Here are my top five tips for managing Imposter Syndrome and Social Anxiety:

  • Challenge your thoughts. If you keep criticising yourself, don’t just accept it, notice your thoughts and challenge them to see if they are really true. Where’s the evidence?
  • Reduce your social media time. Social media encourages us to compare ourselves to other people, but the posts we see from others are only the things they want you to see. Social media is not real life, and it will reduce your anxiety if you avoid it.
  • Self-Care. Make time for yourself and do activities that will help to combat your anxiety. This include getting enough exercise, having a healthy diet, and practicing relaxation. It can also mean giving yourself a treat, or just letting yourself off the hook for the day.
  • Notice other people. Take a look at other people. Are they really perfect? Do they really have it all sorted? I don’t want you to compare yourself, but to open your eyes to the fact that everyone has issues, no-one is absolutely wonderful all of the time (and if you ignore social media this is even easier to see!)
  • Forget being perfect.
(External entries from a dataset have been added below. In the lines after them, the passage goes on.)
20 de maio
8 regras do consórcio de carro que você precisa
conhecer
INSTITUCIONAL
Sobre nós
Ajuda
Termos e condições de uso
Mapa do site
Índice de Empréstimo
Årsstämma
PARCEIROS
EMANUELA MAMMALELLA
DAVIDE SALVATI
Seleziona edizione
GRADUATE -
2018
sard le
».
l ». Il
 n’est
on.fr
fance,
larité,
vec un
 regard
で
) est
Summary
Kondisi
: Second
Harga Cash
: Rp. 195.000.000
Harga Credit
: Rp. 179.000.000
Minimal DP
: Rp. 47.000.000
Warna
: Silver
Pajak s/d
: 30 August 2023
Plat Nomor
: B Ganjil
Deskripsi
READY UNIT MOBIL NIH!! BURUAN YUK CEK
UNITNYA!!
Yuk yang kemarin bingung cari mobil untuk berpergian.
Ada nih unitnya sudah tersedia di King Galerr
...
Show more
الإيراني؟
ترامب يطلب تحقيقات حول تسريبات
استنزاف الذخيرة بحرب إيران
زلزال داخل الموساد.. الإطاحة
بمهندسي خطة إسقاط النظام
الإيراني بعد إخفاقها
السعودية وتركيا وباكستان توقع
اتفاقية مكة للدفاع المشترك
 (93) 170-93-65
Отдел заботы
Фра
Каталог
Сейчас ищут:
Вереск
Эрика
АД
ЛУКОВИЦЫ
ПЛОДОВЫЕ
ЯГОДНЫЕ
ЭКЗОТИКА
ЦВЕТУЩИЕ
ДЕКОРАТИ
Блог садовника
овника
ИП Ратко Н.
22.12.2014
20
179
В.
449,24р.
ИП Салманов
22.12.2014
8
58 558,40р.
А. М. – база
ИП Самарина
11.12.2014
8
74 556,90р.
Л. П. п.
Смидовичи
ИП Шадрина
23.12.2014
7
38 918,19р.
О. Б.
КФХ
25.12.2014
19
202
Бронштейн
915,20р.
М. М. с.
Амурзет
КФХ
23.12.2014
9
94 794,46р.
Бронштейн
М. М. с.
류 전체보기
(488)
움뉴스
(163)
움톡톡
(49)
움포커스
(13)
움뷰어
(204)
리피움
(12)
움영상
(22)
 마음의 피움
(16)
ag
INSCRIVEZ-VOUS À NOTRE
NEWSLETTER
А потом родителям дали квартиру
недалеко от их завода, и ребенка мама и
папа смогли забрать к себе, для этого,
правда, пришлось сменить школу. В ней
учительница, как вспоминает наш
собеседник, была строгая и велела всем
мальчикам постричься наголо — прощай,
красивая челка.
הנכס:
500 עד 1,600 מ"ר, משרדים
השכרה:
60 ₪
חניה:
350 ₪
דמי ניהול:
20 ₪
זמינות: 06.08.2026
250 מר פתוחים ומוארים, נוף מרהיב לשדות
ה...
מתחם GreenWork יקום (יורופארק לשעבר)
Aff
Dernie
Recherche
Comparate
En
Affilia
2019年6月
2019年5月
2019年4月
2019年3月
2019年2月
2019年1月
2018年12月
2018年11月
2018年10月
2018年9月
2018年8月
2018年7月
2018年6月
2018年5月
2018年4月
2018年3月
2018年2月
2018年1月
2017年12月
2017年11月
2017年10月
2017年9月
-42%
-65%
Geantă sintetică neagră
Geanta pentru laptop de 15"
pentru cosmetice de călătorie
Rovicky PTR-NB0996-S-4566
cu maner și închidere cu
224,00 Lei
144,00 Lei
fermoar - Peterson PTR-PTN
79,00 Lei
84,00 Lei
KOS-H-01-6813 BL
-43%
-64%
Set yourself small goals that you can achieve, and remind yourself of all the things you already do, not all of the things that you might be doing if you were somehow perfect. The world is a weird and wonderful place, and it is all of the imperfections which make it much more interesting! We are all unique individuals, so none of us can be perfect as we are not all the same.

So, wherever you are right now, take care of yourself, and be safe in the knowledge that you are not perfect and you never will be – but neither are any of your friends!